Sabia das péssimas condições daquele serviço?
Sabíamos. Tanto que tínhamos feito um relatório das visitas – onde estava incluída a Pediatria de São João – e entregámo-lo ao ministro e ao Conselho de Administração do São João. Está escrito. Foi um ofício que saiu daqui no ano passado, antes do Verão. Mas as pessoas deviam ter tido a coragem de dizer o que se estava a passar.
Depois da greve nacional a 22 e 23 de Março, quais são os maiores problemas da classe?

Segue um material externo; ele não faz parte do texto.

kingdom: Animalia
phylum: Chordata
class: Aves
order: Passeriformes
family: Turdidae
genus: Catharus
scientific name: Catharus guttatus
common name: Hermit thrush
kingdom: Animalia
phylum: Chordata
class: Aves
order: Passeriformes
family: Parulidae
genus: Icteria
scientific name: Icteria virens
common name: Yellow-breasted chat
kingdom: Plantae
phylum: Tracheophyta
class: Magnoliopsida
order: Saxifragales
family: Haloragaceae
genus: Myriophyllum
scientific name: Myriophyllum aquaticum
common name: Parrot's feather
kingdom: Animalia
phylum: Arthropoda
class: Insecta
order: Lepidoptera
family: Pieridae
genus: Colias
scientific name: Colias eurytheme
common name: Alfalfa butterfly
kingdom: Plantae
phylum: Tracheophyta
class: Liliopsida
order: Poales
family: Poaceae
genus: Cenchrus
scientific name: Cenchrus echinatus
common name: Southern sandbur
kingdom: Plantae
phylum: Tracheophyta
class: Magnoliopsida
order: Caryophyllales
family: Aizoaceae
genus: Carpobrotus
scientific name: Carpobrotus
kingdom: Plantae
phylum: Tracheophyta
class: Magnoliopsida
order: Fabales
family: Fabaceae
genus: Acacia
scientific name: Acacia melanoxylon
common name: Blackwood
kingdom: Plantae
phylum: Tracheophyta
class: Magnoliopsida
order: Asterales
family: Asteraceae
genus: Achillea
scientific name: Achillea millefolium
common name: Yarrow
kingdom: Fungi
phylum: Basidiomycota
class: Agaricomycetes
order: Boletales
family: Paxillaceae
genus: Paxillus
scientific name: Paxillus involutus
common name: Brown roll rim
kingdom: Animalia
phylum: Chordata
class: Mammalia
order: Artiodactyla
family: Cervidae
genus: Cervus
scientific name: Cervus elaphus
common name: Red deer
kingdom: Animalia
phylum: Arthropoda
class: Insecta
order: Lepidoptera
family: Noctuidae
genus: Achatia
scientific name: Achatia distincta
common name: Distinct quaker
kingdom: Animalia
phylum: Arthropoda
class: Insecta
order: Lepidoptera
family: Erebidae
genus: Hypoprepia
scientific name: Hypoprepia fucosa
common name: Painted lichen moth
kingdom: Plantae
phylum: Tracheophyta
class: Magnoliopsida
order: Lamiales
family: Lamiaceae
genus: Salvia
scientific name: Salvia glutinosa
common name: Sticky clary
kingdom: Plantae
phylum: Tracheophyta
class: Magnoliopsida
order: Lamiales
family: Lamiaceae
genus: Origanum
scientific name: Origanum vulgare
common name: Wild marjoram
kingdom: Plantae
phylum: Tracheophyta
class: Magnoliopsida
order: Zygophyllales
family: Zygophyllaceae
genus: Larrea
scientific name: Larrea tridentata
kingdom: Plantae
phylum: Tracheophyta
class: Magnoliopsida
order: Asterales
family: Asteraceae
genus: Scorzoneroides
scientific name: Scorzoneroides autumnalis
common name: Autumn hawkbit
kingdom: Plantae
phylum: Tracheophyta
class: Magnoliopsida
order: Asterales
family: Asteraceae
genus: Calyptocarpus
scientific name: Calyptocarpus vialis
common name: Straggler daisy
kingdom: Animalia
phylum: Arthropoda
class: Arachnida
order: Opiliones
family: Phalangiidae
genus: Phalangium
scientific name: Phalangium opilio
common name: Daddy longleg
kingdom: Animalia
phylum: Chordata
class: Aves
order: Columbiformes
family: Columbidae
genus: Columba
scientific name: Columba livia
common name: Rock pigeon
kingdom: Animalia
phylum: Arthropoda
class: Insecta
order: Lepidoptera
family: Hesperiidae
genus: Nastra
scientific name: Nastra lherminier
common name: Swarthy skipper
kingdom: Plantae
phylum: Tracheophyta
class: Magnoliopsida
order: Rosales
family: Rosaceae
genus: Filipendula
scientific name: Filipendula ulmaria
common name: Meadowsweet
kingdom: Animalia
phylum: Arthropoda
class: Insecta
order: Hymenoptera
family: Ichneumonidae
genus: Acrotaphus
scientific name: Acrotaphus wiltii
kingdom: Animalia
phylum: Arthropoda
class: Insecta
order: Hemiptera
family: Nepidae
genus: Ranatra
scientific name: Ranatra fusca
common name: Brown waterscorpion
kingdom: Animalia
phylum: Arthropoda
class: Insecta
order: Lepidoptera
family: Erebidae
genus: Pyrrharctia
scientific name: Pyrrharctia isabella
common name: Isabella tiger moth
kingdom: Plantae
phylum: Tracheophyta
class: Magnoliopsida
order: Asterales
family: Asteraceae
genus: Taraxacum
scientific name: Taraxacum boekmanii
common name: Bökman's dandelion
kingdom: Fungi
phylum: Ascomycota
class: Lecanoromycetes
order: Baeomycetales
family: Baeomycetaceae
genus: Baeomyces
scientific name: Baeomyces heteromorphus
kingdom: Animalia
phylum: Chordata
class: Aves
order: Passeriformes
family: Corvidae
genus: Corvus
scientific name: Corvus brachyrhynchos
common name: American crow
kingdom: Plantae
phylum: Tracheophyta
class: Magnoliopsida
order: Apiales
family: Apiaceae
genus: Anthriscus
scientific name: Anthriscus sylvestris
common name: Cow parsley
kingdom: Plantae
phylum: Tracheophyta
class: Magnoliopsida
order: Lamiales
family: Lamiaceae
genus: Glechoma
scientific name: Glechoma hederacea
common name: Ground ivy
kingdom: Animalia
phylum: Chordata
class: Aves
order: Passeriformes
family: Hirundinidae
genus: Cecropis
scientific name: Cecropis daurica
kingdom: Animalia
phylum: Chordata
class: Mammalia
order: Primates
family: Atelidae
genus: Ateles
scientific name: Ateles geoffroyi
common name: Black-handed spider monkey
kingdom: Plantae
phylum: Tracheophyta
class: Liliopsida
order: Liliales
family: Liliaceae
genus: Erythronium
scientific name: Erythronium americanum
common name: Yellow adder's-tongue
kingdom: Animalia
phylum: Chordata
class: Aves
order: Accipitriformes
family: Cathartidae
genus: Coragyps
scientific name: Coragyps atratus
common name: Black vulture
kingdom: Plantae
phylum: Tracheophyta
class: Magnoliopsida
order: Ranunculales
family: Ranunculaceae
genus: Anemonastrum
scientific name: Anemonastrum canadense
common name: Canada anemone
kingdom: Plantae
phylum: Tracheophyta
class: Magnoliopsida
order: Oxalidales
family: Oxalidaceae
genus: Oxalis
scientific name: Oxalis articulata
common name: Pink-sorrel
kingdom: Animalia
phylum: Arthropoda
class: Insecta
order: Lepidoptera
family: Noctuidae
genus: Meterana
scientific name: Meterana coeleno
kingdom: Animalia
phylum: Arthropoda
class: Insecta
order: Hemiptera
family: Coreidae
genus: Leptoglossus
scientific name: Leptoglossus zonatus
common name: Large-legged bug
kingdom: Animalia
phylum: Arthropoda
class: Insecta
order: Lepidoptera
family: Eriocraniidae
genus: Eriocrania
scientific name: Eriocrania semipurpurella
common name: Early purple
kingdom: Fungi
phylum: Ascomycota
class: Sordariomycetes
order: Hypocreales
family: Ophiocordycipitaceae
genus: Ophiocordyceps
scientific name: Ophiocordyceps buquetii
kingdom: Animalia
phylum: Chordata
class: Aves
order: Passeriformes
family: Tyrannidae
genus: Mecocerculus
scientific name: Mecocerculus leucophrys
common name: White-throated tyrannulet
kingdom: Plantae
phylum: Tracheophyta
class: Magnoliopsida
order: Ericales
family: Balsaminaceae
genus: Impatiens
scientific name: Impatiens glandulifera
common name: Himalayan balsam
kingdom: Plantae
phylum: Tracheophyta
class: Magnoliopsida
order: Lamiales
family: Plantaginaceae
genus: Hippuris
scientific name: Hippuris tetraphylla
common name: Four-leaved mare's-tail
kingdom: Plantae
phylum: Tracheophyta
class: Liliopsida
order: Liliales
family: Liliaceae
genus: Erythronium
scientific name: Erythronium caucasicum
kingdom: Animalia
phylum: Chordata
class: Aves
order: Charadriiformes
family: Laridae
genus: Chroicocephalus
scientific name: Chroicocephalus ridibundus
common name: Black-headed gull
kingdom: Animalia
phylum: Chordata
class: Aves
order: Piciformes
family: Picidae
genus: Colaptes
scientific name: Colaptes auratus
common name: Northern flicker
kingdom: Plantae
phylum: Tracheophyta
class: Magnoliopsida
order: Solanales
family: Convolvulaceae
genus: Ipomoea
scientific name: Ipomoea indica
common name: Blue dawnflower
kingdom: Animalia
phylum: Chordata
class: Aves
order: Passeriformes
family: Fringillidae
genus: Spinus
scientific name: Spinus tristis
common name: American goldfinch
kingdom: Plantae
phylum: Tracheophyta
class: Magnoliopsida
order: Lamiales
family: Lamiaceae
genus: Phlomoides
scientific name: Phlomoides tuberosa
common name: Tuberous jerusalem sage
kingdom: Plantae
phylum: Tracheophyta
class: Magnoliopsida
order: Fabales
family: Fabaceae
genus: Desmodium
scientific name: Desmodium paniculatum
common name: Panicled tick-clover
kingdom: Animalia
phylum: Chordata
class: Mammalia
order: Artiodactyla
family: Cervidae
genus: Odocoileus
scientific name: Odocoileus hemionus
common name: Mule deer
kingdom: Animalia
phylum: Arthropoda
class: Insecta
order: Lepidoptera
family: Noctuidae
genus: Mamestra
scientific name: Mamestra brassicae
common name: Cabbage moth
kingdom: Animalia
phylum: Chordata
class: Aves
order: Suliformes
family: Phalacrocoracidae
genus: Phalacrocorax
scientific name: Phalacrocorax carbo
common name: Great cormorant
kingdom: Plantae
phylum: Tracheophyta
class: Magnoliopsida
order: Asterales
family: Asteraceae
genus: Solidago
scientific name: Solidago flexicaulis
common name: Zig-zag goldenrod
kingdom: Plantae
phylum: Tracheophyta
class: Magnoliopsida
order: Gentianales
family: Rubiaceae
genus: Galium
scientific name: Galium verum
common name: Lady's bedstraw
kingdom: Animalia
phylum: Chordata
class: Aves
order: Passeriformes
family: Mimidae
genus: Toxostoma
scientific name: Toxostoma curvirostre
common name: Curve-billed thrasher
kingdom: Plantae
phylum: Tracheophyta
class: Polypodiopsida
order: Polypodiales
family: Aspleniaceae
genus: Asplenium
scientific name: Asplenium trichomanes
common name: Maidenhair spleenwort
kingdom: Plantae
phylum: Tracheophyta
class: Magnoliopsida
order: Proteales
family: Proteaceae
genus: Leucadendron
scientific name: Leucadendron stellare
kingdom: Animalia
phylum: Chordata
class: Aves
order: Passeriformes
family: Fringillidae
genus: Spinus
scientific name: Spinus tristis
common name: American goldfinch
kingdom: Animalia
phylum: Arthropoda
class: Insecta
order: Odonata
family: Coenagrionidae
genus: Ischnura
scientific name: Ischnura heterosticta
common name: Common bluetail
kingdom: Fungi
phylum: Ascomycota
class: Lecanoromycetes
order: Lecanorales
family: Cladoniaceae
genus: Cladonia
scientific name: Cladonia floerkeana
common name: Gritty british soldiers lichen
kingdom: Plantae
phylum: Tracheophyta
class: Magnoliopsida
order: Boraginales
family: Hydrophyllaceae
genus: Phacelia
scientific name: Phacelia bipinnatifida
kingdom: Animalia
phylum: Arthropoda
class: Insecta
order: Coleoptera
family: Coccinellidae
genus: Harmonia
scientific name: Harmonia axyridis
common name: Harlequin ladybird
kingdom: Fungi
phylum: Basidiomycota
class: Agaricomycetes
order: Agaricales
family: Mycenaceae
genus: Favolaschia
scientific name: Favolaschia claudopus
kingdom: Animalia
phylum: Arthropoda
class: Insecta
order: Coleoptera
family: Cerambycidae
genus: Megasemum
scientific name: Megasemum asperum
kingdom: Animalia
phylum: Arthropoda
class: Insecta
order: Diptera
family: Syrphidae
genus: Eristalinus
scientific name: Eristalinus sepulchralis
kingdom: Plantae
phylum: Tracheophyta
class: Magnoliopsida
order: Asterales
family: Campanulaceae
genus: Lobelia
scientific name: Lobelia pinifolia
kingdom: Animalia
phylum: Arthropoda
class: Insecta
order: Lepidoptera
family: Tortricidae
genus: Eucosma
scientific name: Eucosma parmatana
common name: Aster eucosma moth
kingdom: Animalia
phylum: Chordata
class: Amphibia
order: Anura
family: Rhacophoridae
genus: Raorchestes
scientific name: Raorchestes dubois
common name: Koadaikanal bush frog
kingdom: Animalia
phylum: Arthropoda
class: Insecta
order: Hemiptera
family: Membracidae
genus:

Ontem [18 de Abril] recebi aqui o dr. Rui Rio. Disse-lhe que trabalhava há quase 21 anos; que era especialista; que o meu ordenado-base são 1.256 euros ilíquidos (cerca de 1.000 euros líquidos); que um enfermeiro recém-licenciado recebia 1.201 euros de base; que estava congelada nas progressões desde 2005 e que desde 2009 tinham acabado com a carreira. Ele não queria acreditar. É uma profissão de risco, de desgaste rápido, com uma componente cívica e emocional muito forte. Não há progressões, não há categorias. Acho que as pessoas não têm noção disto. Os enfermeiros são os que estão pior. Porque é que há profissionais de saúde que ganham como base 1.600 euros ilíquidos e são tão licenciados como nós (farmacêuticos, por exemplo)? Tem a ver com a questão sociológica de que falávamos há pouco. Por causa daquilo que fazemos todos os dias, fomos sempre os que menos nos queixámos. Só que já não dá.
Já sofreu burnout, como tantos outros enfermeiros?
Não. Os momentos mais difíceis foram nos processos disciplinares que tive, por querer fazer as coisas correctamente. Tive três: dois porque denunciei o mau funcionamento da empresa gestora da Saúde 24, onde era supervisora; o terceiro foi da ARS de Lisboa e Vale do Tejo, com o ex-presidente Luís Cunha Ribeiro. Denunciei no conselho nacional do PSD que ele vivia numa casa paga pela Octapharma, sendo presidente da ARS, o que no meu entender era incompatível. Logo a seguir recebi um processo disciplinar sobre as semanas em que estive a fazer um estudo sobre vacinação, para o qual estava autorizada pela directora. Defendi-me, apresentei as provas e o resultado foi o mesmo: suspensão de 30 dias. Mas não fez diferença. Acredito que se temos razão ela aparece sempre.